I’ve realized for a long time that Jews are a kind of weather vane in politics. So, for example, people who opposed the Iraq War often said that it was being foisted on America by Jewish neoconservatives in the Bush administration for the sake of Israel. Right after Oct. 7, I felt like we’ve seen something similar. Anti-Israel sentiment, especially in academia and intellectual literary circles, has been growing stronger and stronger over the years as the conflict continues to get worse. But after Oct. 7, I felt like there was something new, which I didn’t remember seeing, which is lots of people cheering for Israelis to be killed. And that seemed like a real break in the way that Americans think about this conflict.
In seeing that reaction, it made me think it would be useful to look at these ideas and try to help people understand what’s behind this, and what we can do to think about it differently.
Academic trends and fads come and go. Do you have a sense that 10 years from now, settler colonialism will still be influential or will be supplanted by something else?
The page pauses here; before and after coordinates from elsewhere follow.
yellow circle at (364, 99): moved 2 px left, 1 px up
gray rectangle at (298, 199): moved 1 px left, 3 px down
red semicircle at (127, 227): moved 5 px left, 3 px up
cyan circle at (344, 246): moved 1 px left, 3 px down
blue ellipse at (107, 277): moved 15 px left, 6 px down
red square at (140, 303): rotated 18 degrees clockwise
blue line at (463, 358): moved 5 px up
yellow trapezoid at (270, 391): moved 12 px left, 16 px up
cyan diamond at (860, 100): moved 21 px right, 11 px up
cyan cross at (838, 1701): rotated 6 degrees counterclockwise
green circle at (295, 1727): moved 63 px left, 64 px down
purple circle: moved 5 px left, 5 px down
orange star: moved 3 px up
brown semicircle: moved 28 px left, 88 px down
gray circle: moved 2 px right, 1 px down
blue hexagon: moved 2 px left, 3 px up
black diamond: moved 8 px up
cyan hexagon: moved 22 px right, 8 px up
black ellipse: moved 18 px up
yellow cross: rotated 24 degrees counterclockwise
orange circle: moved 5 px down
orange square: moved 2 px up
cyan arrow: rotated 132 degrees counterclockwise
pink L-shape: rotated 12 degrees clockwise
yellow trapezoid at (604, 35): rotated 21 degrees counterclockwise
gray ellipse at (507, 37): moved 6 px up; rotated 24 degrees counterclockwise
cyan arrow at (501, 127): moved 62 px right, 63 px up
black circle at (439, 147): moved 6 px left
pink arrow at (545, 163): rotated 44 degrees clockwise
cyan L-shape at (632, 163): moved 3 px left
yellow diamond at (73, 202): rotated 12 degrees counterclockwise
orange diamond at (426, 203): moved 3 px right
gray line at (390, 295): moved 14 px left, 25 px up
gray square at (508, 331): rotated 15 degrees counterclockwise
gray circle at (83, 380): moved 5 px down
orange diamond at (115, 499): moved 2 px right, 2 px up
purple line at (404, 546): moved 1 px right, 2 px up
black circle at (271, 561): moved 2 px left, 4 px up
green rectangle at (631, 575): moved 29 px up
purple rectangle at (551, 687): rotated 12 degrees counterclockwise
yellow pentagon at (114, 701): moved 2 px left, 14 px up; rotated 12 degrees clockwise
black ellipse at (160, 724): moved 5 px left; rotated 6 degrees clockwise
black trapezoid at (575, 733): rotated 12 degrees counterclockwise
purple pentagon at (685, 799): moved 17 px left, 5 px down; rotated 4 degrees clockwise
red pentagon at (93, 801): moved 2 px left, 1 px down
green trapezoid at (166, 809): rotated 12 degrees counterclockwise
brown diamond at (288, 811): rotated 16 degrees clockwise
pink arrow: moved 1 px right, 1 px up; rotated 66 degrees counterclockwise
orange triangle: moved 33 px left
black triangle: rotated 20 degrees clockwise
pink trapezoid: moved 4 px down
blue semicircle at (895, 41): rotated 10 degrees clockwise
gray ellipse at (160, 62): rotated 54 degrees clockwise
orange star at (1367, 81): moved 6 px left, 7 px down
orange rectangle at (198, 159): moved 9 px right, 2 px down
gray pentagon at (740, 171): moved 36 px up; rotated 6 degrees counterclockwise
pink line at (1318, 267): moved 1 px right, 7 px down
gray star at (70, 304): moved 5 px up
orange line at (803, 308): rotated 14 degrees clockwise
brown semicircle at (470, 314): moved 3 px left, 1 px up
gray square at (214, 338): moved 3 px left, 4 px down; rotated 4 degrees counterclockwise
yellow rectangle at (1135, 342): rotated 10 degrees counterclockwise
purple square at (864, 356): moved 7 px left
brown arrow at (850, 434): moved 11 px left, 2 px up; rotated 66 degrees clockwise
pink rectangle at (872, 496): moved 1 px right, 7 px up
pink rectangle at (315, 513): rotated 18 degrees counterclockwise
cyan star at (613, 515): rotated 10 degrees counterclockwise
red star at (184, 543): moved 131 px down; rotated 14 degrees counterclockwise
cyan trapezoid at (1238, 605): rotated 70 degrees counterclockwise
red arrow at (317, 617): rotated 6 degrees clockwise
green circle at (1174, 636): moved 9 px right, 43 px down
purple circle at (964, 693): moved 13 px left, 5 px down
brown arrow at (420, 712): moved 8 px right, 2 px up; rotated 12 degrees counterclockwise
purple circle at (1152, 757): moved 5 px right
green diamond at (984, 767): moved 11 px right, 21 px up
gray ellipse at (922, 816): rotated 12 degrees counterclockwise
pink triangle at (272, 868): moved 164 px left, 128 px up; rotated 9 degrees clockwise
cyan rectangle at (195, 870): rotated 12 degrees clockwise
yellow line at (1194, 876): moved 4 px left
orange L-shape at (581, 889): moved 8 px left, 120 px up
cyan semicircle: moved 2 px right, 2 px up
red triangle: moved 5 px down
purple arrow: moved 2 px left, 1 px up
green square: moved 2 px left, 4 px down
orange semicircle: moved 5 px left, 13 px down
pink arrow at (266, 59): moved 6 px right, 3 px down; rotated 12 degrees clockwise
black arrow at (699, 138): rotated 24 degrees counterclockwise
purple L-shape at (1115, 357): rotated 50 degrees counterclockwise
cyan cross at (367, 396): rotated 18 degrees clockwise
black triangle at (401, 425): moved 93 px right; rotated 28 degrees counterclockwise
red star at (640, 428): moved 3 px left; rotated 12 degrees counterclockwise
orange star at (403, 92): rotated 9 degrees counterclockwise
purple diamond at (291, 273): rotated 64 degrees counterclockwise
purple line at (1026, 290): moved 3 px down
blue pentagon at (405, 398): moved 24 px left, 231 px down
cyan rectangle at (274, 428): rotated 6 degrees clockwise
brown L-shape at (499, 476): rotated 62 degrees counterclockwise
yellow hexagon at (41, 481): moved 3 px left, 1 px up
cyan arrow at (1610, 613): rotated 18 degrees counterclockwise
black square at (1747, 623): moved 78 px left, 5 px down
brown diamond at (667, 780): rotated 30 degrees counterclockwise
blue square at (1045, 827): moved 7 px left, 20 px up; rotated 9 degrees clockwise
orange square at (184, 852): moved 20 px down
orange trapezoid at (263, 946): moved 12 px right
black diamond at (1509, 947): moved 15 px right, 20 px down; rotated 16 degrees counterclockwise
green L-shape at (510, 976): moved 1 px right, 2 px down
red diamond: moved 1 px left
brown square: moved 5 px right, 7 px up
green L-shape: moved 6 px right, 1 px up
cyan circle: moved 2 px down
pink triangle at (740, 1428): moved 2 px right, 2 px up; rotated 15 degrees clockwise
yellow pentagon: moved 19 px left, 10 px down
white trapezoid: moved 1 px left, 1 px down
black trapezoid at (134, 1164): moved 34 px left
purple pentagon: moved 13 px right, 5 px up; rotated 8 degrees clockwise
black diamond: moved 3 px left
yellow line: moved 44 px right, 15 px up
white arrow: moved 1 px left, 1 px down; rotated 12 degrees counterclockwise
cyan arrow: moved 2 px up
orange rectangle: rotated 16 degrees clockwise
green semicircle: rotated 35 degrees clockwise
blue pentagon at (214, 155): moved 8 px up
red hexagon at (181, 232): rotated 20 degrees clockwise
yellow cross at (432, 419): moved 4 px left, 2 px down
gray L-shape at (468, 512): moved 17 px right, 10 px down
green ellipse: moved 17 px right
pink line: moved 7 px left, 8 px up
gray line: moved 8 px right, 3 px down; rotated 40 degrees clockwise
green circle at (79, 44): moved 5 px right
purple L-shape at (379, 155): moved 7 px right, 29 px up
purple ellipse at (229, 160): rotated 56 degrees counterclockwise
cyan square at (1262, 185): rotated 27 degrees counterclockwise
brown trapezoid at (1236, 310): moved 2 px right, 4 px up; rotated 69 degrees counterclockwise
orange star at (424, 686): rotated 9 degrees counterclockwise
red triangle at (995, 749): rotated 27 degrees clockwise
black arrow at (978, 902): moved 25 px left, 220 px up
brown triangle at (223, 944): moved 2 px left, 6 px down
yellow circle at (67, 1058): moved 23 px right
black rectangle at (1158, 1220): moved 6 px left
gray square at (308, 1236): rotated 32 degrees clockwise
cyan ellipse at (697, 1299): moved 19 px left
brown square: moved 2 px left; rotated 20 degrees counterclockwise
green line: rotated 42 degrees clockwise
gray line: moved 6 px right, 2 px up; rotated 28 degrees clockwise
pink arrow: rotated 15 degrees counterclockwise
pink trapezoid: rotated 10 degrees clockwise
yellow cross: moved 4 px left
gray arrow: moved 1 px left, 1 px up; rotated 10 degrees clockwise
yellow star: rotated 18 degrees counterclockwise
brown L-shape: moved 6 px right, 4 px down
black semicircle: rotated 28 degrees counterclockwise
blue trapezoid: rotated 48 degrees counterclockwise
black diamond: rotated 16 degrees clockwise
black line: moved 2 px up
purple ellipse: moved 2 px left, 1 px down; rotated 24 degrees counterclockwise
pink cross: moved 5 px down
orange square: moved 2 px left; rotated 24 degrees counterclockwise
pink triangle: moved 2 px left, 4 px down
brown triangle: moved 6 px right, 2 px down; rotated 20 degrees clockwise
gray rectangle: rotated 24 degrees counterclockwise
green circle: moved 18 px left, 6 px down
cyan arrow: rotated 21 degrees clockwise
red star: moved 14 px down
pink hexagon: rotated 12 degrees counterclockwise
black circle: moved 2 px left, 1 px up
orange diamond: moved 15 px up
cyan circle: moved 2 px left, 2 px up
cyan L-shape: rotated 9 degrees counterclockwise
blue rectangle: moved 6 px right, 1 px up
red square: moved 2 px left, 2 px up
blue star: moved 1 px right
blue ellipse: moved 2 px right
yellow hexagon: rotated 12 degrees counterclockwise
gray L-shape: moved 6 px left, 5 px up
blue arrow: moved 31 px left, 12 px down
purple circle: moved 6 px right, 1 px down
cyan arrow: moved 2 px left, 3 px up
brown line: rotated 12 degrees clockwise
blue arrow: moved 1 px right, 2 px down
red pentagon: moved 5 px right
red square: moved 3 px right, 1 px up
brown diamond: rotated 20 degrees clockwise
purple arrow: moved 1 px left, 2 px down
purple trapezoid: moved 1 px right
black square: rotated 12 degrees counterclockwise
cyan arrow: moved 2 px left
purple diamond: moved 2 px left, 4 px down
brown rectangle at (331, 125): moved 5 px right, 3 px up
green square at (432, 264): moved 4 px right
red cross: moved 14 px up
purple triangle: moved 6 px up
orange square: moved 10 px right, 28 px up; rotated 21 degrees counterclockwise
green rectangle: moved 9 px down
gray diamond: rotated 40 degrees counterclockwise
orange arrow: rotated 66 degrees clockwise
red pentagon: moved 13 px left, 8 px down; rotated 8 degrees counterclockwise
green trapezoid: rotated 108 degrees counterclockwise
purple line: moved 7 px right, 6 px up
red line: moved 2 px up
I think that this is an idea that’s still on the upswing. It’s becoming more popular and more influential. The truth is that these things start out abstract and esoteric, and as people who are educated in them grow up and move into society and start occupying positions of power and influence, they do have a real-world effect.
Do you worry that your book will be seen in ideological terms — that you come from the Wall Street Journal, that it will be dismissed, or embraced, as a right-wing attack on a left-wing ideology?
I know what you mean, and I think it’s probably true that that’s how some people will see the book. But I don’t think of it as a right-wing book. I see it as a sort of liberal way of thinking about responding to genuine injustice in ways that can solve the injustice rather than perpetuate it. There’s no denying that these movements are responses to injustice — the injustice of European colonization of the Americas, or the injustices suffered by the Palestinians. But I think that radical politics often, despite its indignation and passion for justice, simplifies and totalizes in ways that actually make things worse rather than better. That’s what’s happening on the left with the Israeli-Palestinian conflict, that rather than actually contributing to solving the conflict, it’s making the conflict worse and spreading it.